Damit hatte bei Mercedes am Samstag niemand gerechnet: Zwei Fahrer auf dem Podium, einer ganz oben. Mika Häkkinen schaffte die überraschende Aufholjagd.

Mika Häkkinen:
Ein unglaubliches Wochenende. Ich kann mich nicht erinnern, jemals vom 15. Startplatz gewonnen zu haben. Danke an mein Team für ein perfektes Auto und die optimale Boxenstrategie, die mich nach vorn gebracht hat. Ich freue mich nicht nur für mich, sondern auch für Mercedes-Benz und mein gesamtes Team.

Paul di Resta:
Nach der schlechten Ausgangslage mit Platz elf im Qualifying ein sehr gutes Ergebnis. Allerdings hat sich schon im Warm-up angedeutet, dass es heute besser laufen würde. Ich freue mich sehr, vor allem, weil in der Meisterschaft weiterhin alles offen ist.

Bruno Spengler:
Ich bin mit dem vierten Platz noch zufrieden. Zwar war heute auch ein Podiumsrang drin, doch nach der Safety-Car-Phase kam ich nicht weiter nach vorn. Zum Schluss habe ich die Reifen geschont und nichts mehr riskiert ? die fünf Punkte sind wichtig im Kampf um die Meisterschaft.

Daniel la Rosa:
Ich freue mich riesig. Mein Auto wurde im Laufe des Rennens immer besser, unsere Jungs haben super gearbeitet und unsere Strategie hat gepasst. Danke an mein Team.

Susie Stoddart:
Ich bin glücklich, dass ich erstmals in diesem Jahr in die Top-ten fuhr. Im Gegensatz zu gestern hat heute alles für mich gepasst.

Bernd Schneider:
Mir ist gleich nach dem Start einer der Audi voll ins Auto gefahren. Ich unterstelle keine Absicht, aber ich hatte danach starkes Untersteuern. Heute war sicherlich viel mehr für mich drin als der elfte Platz.

Mathias Lauda:
In der Anfangsphase habe ich mit den Reifen Dreck aufgesammelt und brauchte vier Runden, bis ich wieder guten Grip hatte. Zum Schluss brach vorne rechts die Aufhängung und das war´s.

Gary Paffett:
Das Auto lief super und ein Platz in den Punkten war möglich. Dann verlor ich beim Boxenstopp während der Safety-Car-Phase etwas Zeit, weil nicht alle Fahrer gleichzeitig abgefertigt werden konnten, und fiel auf Rang elf zurück. Dann wurde ich von dem sich drehenden Martin Tomczyk getroffen, wodurch mein Auto so stark beschädigt wurde, dass ich aufgab.

Alexandros Margaritis:
Trotz meines Ausrutschers gleich nach dem Start lief mein Rennen gut. Dann fuhr ich einmal zu weit über die Kerbs, danach war das Auto nur noch schwer zu kontrollieren und kurz darauf rutschte ich von der Strecke in die Reifenstapel.

Jamie Green:
Das Rennen hat für mich gut begonnen. Ich hatte sogar das Gefühl, etwas schneller fahren zu können als Bruno vor mir. Dann fuhr ich einmal zu hart über die Kerbs und bei der Landung brach die Aufhängung vorne links. Dadurch fuhr ich ins Kiesbett.
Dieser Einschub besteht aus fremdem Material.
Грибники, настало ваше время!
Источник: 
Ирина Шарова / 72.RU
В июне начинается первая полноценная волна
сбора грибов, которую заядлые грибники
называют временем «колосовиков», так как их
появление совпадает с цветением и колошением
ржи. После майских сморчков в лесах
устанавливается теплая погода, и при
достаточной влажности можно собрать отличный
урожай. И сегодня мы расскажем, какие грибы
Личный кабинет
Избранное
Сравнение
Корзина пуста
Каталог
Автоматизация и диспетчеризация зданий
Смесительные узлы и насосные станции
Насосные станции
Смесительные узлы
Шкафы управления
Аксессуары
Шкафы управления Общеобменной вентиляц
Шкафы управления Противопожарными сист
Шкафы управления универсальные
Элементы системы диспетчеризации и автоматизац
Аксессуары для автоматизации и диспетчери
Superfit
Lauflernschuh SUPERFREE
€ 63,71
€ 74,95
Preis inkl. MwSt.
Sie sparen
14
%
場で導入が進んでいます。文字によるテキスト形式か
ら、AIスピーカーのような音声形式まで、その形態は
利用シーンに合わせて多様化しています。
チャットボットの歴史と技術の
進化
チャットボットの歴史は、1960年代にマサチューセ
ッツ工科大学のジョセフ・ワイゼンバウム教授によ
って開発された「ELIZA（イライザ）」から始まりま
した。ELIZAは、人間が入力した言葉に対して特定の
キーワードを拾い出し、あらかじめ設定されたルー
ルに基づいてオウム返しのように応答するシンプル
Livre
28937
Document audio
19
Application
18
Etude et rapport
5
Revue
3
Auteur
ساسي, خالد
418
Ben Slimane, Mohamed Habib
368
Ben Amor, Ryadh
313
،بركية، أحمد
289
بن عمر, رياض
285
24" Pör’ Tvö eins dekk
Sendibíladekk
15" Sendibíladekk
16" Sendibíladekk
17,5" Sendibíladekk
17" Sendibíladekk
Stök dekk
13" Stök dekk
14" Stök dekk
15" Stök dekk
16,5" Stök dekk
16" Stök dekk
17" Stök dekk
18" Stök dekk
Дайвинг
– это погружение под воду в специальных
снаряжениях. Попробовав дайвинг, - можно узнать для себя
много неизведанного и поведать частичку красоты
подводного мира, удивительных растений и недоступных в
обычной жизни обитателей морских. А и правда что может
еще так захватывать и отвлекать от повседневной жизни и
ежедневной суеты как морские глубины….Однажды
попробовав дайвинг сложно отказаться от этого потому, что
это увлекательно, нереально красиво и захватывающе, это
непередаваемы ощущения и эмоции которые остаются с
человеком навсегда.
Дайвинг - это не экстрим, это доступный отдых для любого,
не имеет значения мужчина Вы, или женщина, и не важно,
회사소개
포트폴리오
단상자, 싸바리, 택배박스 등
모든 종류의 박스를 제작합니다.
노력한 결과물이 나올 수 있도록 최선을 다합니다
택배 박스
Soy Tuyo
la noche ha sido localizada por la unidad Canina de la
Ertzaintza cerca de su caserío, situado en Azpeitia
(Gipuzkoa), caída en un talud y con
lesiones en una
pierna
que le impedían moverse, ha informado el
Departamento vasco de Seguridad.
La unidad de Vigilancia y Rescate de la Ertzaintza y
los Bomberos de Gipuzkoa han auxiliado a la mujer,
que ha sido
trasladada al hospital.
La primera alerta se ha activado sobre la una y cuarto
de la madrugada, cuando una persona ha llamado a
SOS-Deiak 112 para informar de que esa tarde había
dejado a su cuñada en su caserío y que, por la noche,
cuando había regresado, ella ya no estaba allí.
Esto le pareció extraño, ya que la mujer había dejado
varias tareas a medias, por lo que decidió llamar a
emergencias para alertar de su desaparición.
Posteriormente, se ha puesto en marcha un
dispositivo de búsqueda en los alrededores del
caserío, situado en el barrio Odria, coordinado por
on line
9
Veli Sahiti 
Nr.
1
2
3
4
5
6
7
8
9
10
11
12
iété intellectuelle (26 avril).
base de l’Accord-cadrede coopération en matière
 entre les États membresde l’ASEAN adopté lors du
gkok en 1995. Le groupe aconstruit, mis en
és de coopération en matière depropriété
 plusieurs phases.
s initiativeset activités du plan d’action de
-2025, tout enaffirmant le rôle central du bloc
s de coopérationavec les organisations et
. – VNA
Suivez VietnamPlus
Norbert Haug, Mercedes-Benz Motorsportchef:
Glückwunsch an Mika zu seinem zweiten Saisonsieg in den letzten vier Rennen. Wer hätte gestern gedacht, dass er hier vom 15. Startplatz aus gewinnt. Mika hatte zwar nicht das schnellere Auto, aber er hat kühlen Kopf bewahrt. Das Timing seines zweiten Boxenstopps war genau richtig, bevor in der Runde darauf das Safety Car auf die Strecke fuhr. Am Norisring war er das Opfer der Safety-Car-Phase, hier hat er davon profitiert. Die HWA-Mannschaft um Gerhard Ungar und Hans-Jürgen Matheis hat heute eine klasse taktische Leistung gezeigt. Schade für Bernd. Er hätte einen Podiumsplatz erzielen und in der Meisterschaft weiter vorn liegen können, aber sein Auto wurde von einem Konkurrenten in der ersten Runde touchiert und beschädigt. Wir haben heute ein großes Rennen gesehen und der Veranstalter hat erstklassig gearbeitet. Vielen Dank dafür, auch an Streckenbesitzer Ferrari, die diesen Event hervorragend unterstützt haben und dafür ein Formel-1-Auto mit Luca Badoer zu Demonstrationsrunden fürs Publikum abgestellt haben. Audi war heute schneller als wir, umso wertvoller ist Mikas Sieg.